Manitoba Transportation and Infrastructure’s Hydrologic Forecast Centre is advising the public that recent warm temperatures have initiated spring thaw and surface run-off has began in most southern and central Manitoba basins.
As the melt continues, river flows and levels are expected to increase in the next three to five days and ice on Manitoba’s lakes, rivers and creeks will weaken. Ice conditions can change rapidly without warning and Manitobans are reminded to keep off ice as the temperature continues to rise.
The flood forecast remains consistent with the spring outlook issued on March 22, which indicated a major flood risk for the Red River between Emerson and the Red River Floodway inlet.
The flood risk remains low to moderate in the Interlake region along the Fisher and Icelandic rivers, and along the Assiniboine River. The risk of spring flooding is generally low along several other rivers including the Souris, Roseau, Rat and Pembina rivers. Water levels are expected to remain below community and individual flood protection levels.
The flood protection level of community dikes and individual flood protection works in the Red River basin are higher than predicted flood levels and are expected to protect communities and properties in the region.
There is also a low risk of flooding for most other Manitoba basins including the Saskatchewan River, Whiteshell lakes area and northern Manitoba. With the exceptions of Dauphin Lake and Lake St.
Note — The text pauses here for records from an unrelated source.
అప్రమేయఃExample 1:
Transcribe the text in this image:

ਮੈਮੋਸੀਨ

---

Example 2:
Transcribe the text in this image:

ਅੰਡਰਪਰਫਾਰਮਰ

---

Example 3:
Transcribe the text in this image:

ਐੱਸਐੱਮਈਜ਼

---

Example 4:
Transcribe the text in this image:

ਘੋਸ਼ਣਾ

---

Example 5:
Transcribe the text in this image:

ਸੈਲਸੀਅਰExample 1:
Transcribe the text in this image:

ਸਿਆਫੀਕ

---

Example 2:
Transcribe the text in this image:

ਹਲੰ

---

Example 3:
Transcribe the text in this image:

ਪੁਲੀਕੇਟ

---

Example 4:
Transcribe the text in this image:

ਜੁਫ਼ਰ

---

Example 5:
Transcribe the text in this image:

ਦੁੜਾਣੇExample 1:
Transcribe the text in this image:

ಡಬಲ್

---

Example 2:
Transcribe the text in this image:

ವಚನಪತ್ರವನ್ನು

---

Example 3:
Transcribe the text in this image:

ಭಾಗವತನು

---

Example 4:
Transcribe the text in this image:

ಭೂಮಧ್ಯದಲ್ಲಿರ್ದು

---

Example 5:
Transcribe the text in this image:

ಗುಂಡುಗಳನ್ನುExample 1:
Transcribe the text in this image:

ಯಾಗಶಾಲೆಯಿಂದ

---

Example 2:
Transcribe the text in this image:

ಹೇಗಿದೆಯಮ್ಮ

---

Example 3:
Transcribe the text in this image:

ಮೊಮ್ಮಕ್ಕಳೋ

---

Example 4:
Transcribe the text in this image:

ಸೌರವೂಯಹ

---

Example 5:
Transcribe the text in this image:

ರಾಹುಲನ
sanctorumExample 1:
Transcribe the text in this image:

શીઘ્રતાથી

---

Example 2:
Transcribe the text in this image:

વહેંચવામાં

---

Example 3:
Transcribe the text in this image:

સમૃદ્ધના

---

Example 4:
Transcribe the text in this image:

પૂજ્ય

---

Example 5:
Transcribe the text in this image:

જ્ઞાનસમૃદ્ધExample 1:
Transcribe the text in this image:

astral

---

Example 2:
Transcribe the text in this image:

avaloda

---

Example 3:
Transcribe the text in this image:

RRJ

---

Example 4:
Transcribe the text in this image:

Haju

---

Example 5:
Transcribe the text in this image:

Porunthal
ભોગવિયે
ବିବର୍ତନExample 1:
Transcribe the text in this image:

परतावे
Martin, most Manitoba lakes, including Lake Winnipeg and Lake Manitoba, are projected to remain within operating ranges after the spring run-off.
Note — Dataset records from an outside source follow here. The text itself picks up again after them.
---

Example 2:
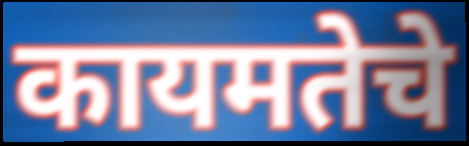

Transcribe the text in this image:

कायमतेचे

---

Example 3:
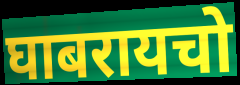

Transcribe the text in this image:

घाबरायचो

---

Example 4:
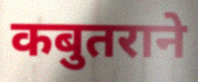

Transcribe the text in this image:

कबुतराने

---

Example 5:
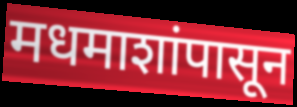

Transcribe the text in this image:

मधमाशांपासून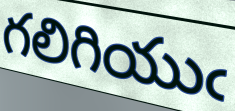
గలిగియుఁ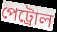
পেট্রোল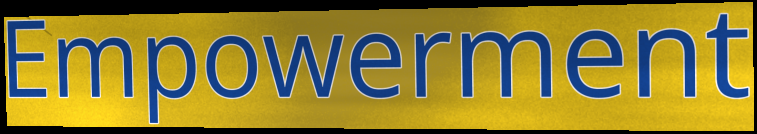
Empowerment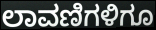
ಲಾವಣಿಗಳಿಗೂ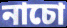
নাচোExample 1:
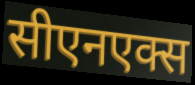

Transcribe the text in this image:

सीएनएक्स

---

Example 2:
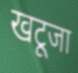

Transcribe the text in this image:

खटूजा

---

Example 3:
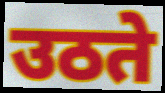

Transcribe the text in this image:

उठते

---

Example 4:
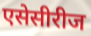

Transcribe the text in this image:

एसेसीरीज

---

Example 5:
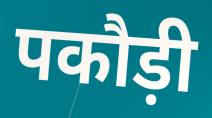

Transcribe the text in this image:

पकौड़ी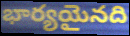
భార్యయైనదిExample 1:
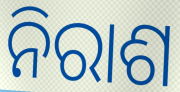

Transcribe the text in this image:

ନିରାଶ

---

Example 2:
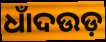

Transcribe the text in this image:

ଧାଁଦଉଡ଼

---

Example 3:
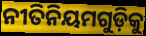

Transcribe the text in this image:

ନୀତିନିୟମଗୁଡ଼ିକୁ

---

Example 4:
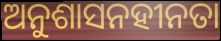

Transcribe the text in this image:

ଅନୁଶାସନହୀନତା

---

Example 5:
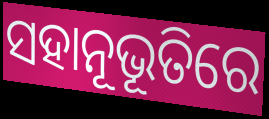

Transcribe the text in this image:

ସହାନୂଭୂତିରେ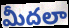
మీదలాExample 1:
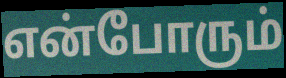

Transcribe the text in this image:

என்போரும்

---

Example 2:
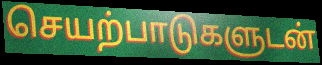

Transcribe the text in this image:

செயற்பாடுகளுடன்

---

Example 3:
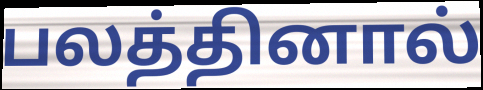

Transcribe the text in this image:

பலத்தினால்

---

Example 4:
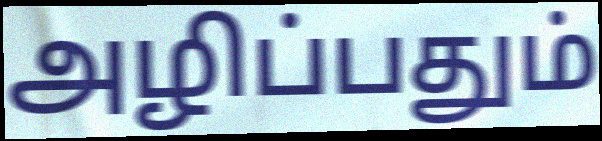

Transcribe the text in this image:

அழிப்பதும்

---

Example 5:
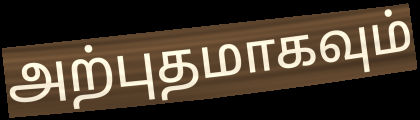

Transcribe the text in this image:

அற்புதமாகவும்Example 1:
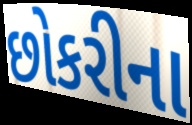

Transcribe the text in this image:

છોકરીના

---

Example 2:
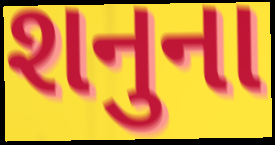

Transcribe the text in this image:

શનુના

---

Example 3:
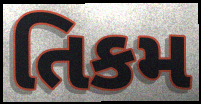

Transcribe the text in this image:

તિકમ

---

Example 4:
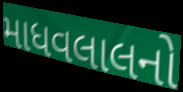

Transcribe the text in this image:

માધવલાલનો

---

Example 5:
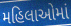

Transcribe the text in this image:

મહિલાઓમાં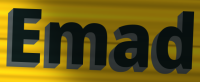
EmadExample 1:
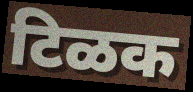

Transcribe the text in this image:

टिळक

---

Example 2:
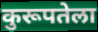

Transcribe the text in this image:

कुरूपतेला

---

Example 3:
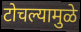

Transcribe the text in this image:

टोचल्यामुळे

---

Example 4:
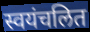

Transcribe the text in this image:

स्वयंचलित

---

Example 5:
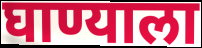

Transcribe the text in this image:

घाण्यालाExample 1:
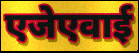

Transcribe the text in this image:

एजेएवाई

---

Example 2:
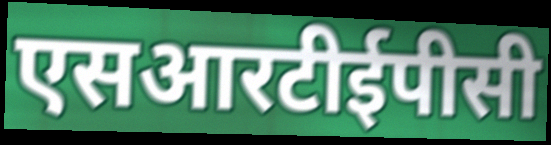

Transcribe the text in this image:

एसआरटीईपीसी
The forecast centre is monitoring a precipitation system that will likely affect southeastern Manitoba, the Red River basin in the U.S., and the Lake of the Woods basin in Ontario. However, at this time, forecasted precipitation is unlikely to have a significant effect on the forecasted flows and levels in Manitoba basins.
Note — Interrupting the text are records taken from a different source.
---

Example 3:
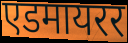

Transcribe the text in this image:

एडमायरर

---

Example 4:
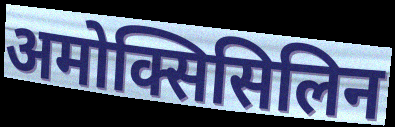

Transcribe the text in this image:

अमोक्सिसिलिन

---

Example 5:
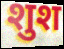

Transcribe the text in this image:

शुश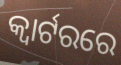
କ୍ବାର୍ଟରରେ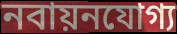
নবায়নযোগ্যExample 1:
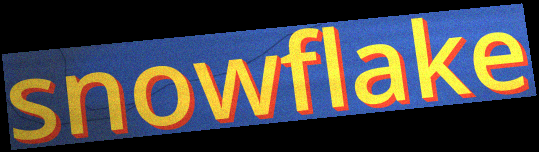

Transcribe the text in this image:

snowflake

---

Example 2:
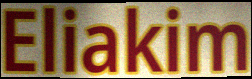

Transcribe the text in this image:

Eliakim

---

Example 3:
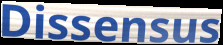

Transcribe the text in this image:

Dissensus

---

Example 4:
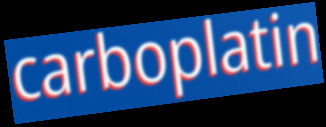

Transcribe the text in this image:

carboplatin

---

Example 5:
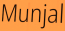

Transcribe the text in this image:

Munjal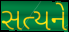
સત્યને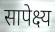
सापेक्ष्य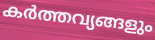
കർത്തവ്യങ്ങളും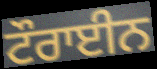
ਟੌਰਾਈਨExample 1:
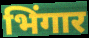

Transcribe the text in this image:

भिंगार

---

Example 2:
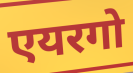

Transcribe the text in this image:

एयरगो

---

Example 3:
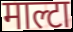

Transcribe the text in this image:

माल्टा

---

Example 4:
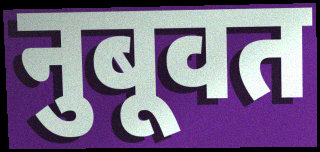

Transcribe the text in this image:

नुबूवत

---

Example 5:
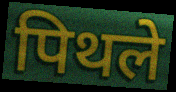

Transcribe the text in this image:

पिथलेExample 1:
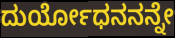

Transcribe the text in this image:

ದುರ್ಯೋಧನನನ್ನೇ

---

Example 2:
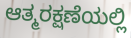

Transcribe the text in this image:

ಆತ್ಮರಕ್ಷಣೆಯಲ್ಲಿ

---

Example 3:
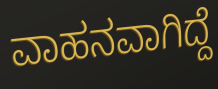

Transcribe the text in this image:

ವಾಹನವಾಗಿದ್ದೆ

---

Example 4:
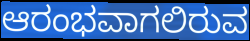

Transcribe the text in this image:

ಆರಂಭವಾಗಲಿರುವ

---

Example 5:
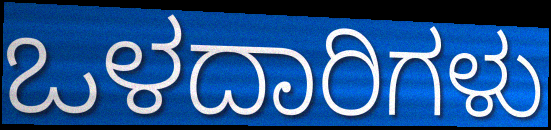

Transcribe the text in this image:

ಒಳದಾರಿಗಳು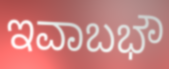
ಇವಾಬಭೌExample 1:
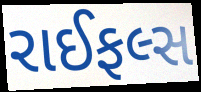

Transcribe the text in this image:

રાઈફલ્સ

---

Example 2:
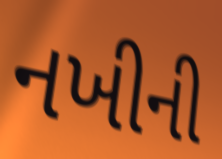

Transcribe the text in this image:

નખીની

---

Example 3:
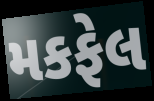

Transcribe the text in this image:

મકફેલ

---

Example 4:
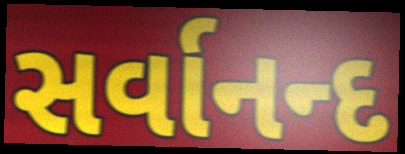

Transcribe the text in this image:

સર્વાનન્દ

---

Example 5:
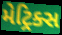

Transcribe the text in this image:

મેટ્રિક્સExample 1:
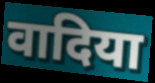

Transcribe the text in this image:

वादिया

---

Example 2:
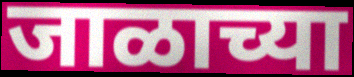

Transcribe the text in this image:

जाळाच्या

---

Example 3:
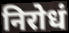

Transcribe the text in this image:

निरोधं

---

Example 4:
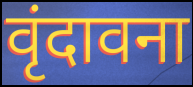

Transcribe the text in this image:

वृंदावना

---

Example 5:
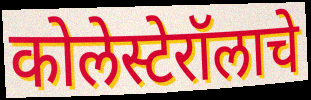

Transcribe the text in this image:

कोलेस्टेरॉलाचेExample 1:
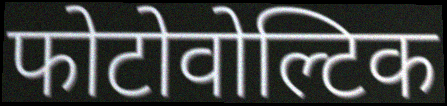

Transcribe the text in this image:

फोटोवोल्टिक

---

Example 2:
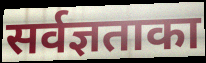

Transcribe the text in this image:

सर्वज्ञताका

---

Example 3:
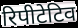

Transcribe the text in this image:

रिपीटेटिव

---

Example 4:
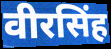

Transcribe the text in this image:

वीरसिंह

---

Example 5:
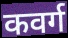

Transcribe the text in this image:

कवर्ग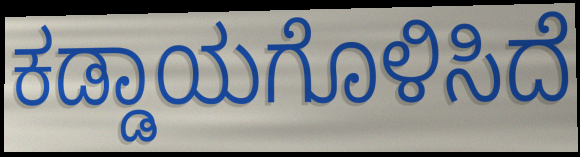
ಕಡ್ಡಾಯಗೊಳಿಸಿದೆ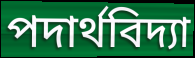
পদাৰ্থবিদ্যাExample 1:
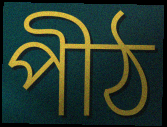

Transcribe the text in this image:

পীঠ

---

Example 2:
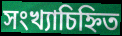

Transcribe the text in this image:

সংখ্যাচিহ্নিত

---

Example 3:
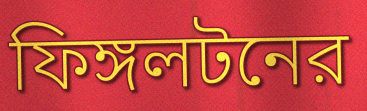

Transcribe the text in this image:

ফিঙ্গলটনের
As always, the risk of flooding could change in any of the basins depending on weather conditions in the next few weeks.
Operation of the Red River Floodway is expected this spring to reduce water levels within Winnipeg. Operation of the Portage Diversion is also anticipated to minimize and reduce the effects of ice jamming on the Assiniboine River east of Portage la Prairie and control river levels in Winnipeg and areas along the Assiniboine River downstream of Portage la Prairie.
The Manitoba Emergency Measures Organization (EMO) continues to work with all local authorities and emergency management partners to provide guidance and support to prepare and respond to the spring flood. This includes reviewing existing emergency plans, information sharing and preparing resources used in flood response. Additionally, Manitoba EMO continues to work with Indigenous Services Canada to support its response measures with First Nation communities.